We see this often with detective themed movies like Sherlock Holmes and Murder on the Orient Express. The Bible does something similar with the Babylonian captivity of Jerusalem.
During this timeline we have three main prophets and their stories.
There's Jeremiah the prophet who warns Jerusalem and its kings of the Babylonian invasion.
There's Daniel who was taken as a youth into the Babylonian captivity.
Then there's Ezekiel who is also taken into Babylonian captivity but receives visions and insight about Jerusalem and their spiritual state.
So who was Ezekiel?
Ezekiel like Daniel was taken from Jerusalem during the first Babylonian siege of Jerusalem, but unlike Daniel, Ezekiel wasn't taken to the palace but camped outside the city in a refugee camp.
It's there besides the Chebar Canal that Ezekiel receives a vision about God.
You can read this vision in Ezekiel 1.
There's these four living creatures each has 4 faces and there's a wheel besides each one. On top of them is a throne and a human with fire around him sits on this throne. Weird right?

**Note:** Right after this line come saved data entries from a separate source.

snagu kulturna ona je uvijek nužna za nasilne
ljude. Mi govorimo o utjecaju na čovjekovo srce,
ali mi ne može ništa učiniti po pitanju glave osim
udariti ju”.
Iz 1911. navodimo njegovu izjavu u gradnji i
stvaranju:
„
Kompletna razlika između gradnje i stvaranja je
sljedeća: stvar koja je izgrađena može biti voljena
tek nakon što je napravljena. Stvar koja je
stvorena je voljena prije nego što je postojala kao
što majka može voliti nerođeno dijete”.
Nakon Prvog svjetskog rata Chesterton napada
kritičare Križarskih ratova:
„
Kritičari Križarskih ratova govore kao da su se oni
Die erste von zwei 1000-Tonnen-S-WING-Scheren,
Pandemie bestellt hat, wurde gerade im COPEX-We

Later Ezekiel receives more visions.
He sees the temple in Jerusalem but instead of its people worshipping God, they are worshipping idols from various nations including the gods of Babylon. In the distance Ezekiel can see that man on the throne with the living creatures who have four faces leaving Jerusalem and heading towards Babylon. Still pretty weird right?
What's going on here?
Ezekiel is being told why Judah was sent into Babylonian Captivity. They had served other gods instead of the true God and this caused God to go away from His temple in Jerusalem.
But what's amazing about all of this is God doesn't abandon His people. While they are being sent to Babylon as punishment, God is also traveling with His people. Even when they have sinned and wanted to worship other gods, God still loves them enough to not leave them alone.

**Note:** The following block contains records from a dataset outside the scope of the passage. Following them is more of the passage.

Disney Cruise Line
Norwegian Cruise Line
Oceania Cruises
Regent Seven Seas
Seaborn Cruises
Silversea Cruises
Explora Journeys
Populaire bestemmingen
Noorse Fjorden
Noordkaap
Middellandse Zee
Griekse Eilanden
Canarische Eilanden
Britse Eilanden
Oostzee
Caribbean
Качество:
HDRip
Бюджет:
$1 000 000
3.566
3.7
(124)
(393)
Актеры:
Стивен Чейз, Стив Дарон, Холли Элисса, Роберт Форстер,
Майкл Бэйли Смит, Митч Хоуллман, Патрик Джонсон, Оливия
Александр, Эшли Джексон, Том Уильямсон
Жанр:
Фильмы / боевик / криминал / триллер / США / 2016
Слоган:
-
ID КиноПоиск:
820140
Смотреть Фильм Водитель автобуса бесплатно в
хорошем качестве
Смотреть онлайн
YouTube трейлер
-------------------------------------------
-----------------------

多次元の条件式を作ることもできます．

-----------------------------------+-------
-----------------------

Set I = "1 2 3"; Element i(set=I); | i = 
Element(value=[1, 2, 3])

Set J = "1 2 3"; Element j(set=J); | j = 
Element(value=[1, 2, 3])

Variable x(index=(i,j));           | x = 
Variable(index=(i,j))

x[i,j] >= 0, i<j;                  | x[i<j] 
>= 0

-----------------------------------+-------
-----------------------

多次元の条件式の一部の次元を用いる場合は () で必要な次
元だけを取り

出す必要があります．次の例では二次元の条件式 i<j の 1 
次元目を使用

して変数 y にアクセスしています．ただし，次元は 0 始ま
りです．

Ezekiel is then tasked with relaying this message to his fellow exiles and help them understand all that has happened. There's just one catch though.

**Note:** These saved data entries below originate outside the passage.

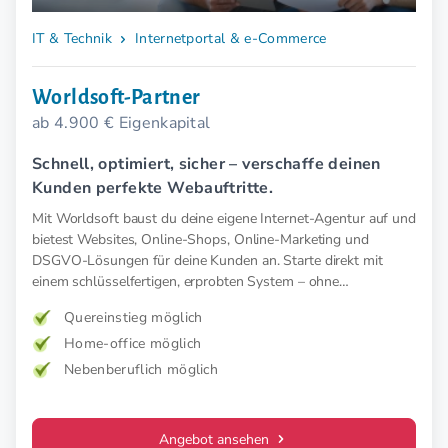
IT & Technik
Internetportal & e-Commerce
Worldsoft-Partner
ab 4.900 € Eigenkapital
Schnell, optimiert, sicher – verschaffe deinen
Kunden perfekte Webauftritte.
Mit Worldsoft baust du deine eigene Internet-Agentur auf und
bietest Websites, Online-Shops, Online-Marketing und
DSGVO-Lösungen für deine Kunden an. Starte direkt mit
einem schlüsselfertigen, erprobten System – ohne
Startkosten.
Quereinstieg möglich
Home-office möglich
Nebenberuflich möglich
Angebot ansehen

No one is going to listen.
So Ezekiel does outlandish things to prove his point and make it easier to understand.
Like shaving his head then cutting all his hair with sword.
Or laying on his side for a year while only eating food that has been cooked over a fire made from poop.
But still no one listens because their hearts are hardened and they need new hearts.
God promises that one day He will remove their hearts of stone and replace it with a heart of flesh.
Ezekiel 11:19
"And I will give them one heart, and a new spirit I will put within them. I will remove the heart of stone from their flesh and give them a heart of flesh."
God intends to do this through a Messianic King. But this won't be until we enter the New Testament.
Don't worry though God's got a plan!
God bring Ezekiel to valley filled with dry bones. It's possible this was site of a terrific battle. This valley of bones is yet another example of the spiritual state of God's people. But God tells Ezekiel to prophesy to the bones. He does and they slowly begin to be built back up into humans. First with the ligaments, then the muscles, and finally the skin.
This is what God wants to do with His people. He wants to restore them and give them life again.
At the very end of the book, God promises Ezekiel that He will one day destroy all evil in the world and establish a new temple in Jerusalem for His people where people of all nations can come and worship the true God of all.
God goes so far to even provide literal blueprints for this new temple although it is never built.
But why? Because sin has dug too deep a hole in humanity's heart and the only way for them to have a true heart transformation is to have an experience with God.
The good news of the book of Ezekiel is that even when we fail and have to be put in exile God still loves us and actually joins us in exile because God would rather be with you in a barren wasteland then be removed from you in a beautiful palace. Talk about love!